To give the algorithm a starting point, the researchers also need to identify a few users from an anonymous social-network graph. But they say that this is easy to do on many social networks. A portion of users of Facebook, for example, choose to make their profiles public, and an attacker could use this as the starting point. In their experiments, the researchers found that they needed to identify as few as 30 individuals in order to be able to run their algorithms on networks of 100,000 users or more.
The researchers add that the algorithm uses the smallest amount of information feasible and that, in practice, a determined snoop would be able to find much more. “This attack would have been much, much stronger if we’d actually used information that is typically left after [names and addresses] have been removed,” says Shmatikov. “So we’re really showing how the bare minimum is enough.”
“It’s important research,” says Alessandro Acquisti, an associate professor of information technology and public policy at Carnegie Mellon University and an expert on privacy online.
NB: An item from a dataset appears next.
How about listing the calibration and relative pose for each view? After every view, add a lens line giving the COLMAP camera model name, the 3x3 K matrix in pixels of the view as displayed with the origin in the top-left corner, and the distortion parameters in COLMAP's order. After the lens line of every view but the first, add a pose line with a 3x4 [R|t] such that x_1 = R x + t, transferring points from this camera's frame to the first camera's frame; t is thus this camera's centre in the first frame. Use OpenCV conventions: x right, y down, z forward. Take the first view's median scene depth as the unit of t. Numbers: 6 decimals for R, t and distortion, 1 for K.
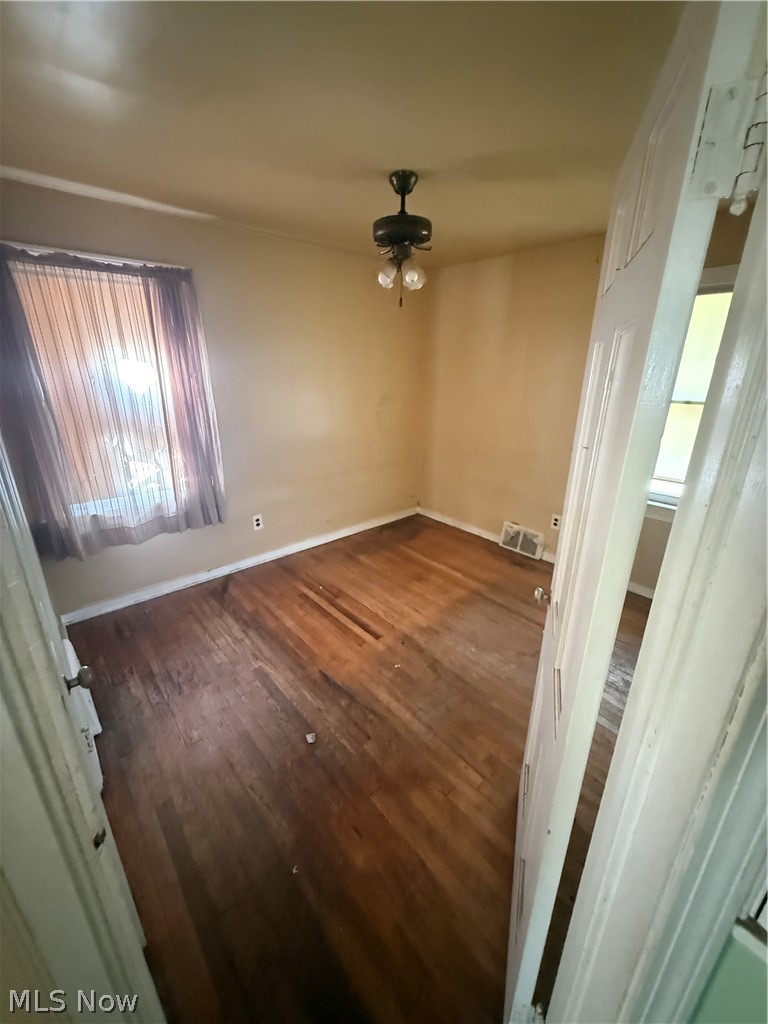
lens RADIAL K [[409.0, 0, 387.7], [0, 409.0, 511.5], [0, 0, 1]] dist [0.000441, 0.000395]
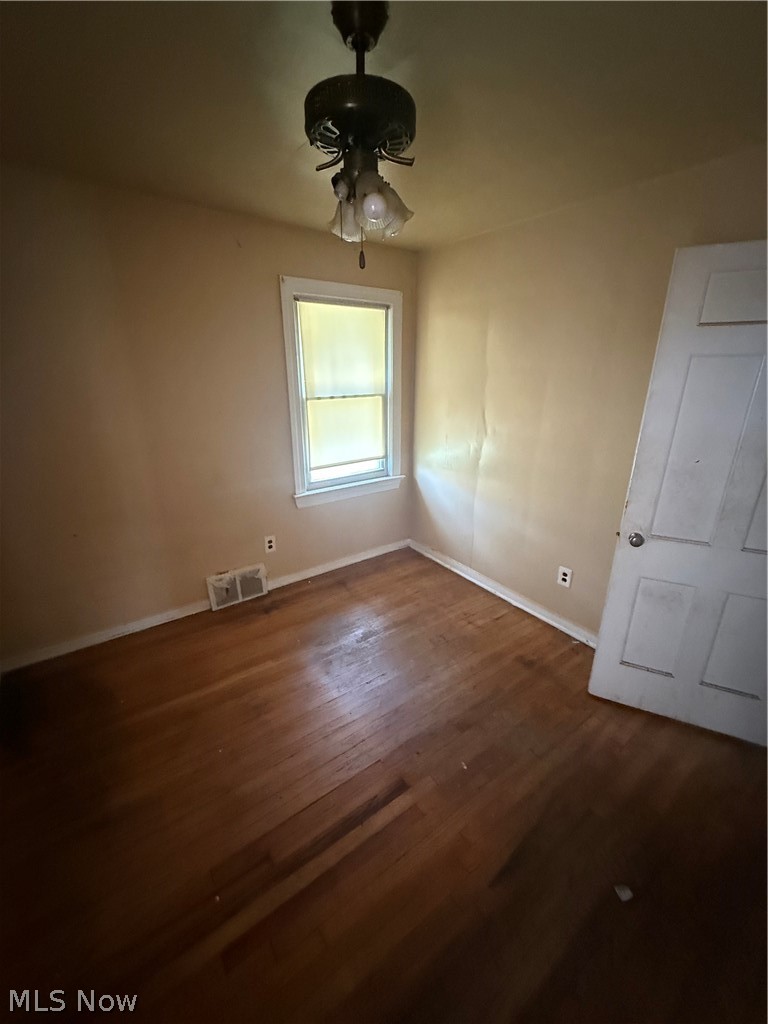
lens RADIAL K [[409.0, 0, 384.5], [0, 409.0, 509.7], [0, 0, 1]] dist [0.000441, 0.000395]
pose [[0.098924, -0.340260, 0.935114, -0.348014], [0.338281, 0.895256, 0.289971, -0.204096], [-0.935831, 0.287646, 0.203666, 0.547724]]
The research highlights how data that might not seem important can actually provide an attacker with the means to uncover truly sensitive information, Acquisti says. For example, the algorithm could theoretically employ the names of a user’s favorite bands and concert-going friends to decode sensitive details such as sexual orientation from supposedly anonymized data. Acquisti believes that the result paints a bleak picture for the future of online privacy. “There is no such thing as complete anonymity,” he says. “It’s impossible.”
Shmatikov does think that there is no technical solution to the problem. He suggests that privacy laws and corporate practices may need to be changed to recognize that there’s no way to anonymize social-network data. Users should also be able to decide whether to allow their data to be shared in the first place, Shmatikov says.